Secondary links

User links

What are the options?

 

Three options exist for developing a governance assessment framework:
 

1. Use a framework that already has been developed and applied in other countries

 
Very few governance assessment frameworks have been developed solely for a particular country; rather, the most well-known governance assessment frameworks are applied to a number of countries without adaptation to specific country circumstances.
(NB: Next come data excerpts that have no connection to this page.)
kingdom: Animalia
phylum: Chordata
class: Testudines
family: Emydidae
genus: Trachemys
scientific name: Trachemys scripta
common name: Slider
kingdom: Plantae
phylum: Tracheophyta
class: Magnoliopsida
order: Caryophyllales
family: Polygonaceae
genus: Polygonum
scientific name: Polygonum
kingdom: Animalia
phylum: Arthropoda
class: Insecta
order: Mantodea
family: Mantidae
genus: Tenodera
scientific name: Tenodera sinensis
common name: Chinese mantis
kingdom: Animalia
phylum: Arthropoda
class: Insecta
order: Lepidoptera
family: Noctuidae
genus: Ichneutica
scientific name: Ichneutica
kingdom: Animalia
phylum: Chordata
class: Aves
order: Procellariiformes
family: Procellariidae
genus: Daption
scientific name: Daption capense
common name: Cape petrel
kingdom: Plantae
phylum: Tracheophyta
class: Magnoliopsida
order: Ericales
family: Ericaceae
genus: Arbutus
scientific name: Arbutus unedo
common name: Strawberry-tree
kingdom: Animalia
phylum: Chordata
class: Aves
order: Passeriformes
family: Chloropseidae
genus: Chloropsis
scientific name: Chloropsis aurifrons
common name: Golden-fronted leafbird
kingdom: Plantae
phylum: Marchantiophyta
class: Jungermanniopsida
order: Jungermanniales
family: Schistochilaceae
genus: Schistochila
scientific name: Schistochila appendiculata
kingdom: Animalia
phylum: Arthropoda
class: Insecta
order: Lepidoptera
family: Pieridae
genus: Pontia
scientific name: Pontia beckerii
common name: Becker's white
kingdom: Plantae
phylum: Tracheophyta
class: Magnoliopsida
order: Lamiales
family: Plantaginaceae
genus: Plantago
Any democratic governance index, national or cross-country comparative study may work as a template for developing a democratic governance assessment framework. Frameworks also are available that have been specifically developed for self-assessments.
 
This option has several advantages:
  • The framework has already been piloted and tested, and the experiences of other countries that have used it will help in applying it in the present country. 
  • Existing frameworks, such as International IDEA’s Citizen Assessment of Democracy (hyperlink), will lay out the connections between the conceptual, empirical and operational issues so that much of the work in establishing coherence between these three factors is already done.
  • In some cases, existing frameworks also may offer measurement tools such as questionnaires and guidance for selecting indicators.
  • Using studies that have already been undertaken within the country will secure time-series data and allow for identification of progress or regressions within areas of governance.
  • Using frameworks that have been used in other countries may allow for cross-country comparison and may be useful if there are specific countries with which you wish to compare progress.
 
However, there are some disadvantages, the most serious being that the framework may not be based on concepts and attributes of governance shared by national stakeholders; does not reflect the most pressing governance challenges and governance deficits in a particular country; and may not be viewed as legitimate by the wider public. Some of these shortcomings may be addressed through adaptations of the framework.
 

2. Adapt an existing governance assessment framework to reflect specific governance issues within a country

 
This approach was adopted by the Government of Mongolia, where it applied International IDEA’s Citizen Assessment of Democracy (hyperlink) but broadened the framework to include other existing governance frameworks and added new governance attributes determined and agreed by Mongolian civil society and government (http://www.undp.org/oslocentre/docs07/DGI-Mongolia.pdf). The adaptation was largely achieved by dividing indicators into core and satellite indicators.
 

3. Develop a new governance assessment framework tailor-made for a country

 
This has the potential advantage of being based on a nationally agreed conceptualization of what governance means for key national stakeholders in a country, provided it is based on broad stakeholder consultations and/or pre-surveys. This also ensures that the framework is based on national characteristics of democratic governance, that it is contextually specific and grounded, and that it promotes local ownership among key stakeholders. However, the disadvantage with a tailor-made framework is that cross-country comparison or discernment of trends may be difficult. This can be modified by including some key comparative indicators. Developing a new framework also may be more resource-intensive in order to arrive at an operational framework that can be effectively applied, especially in terms of reaching agreement on the key dimensions of governance and its attributes by national stakeholder groups.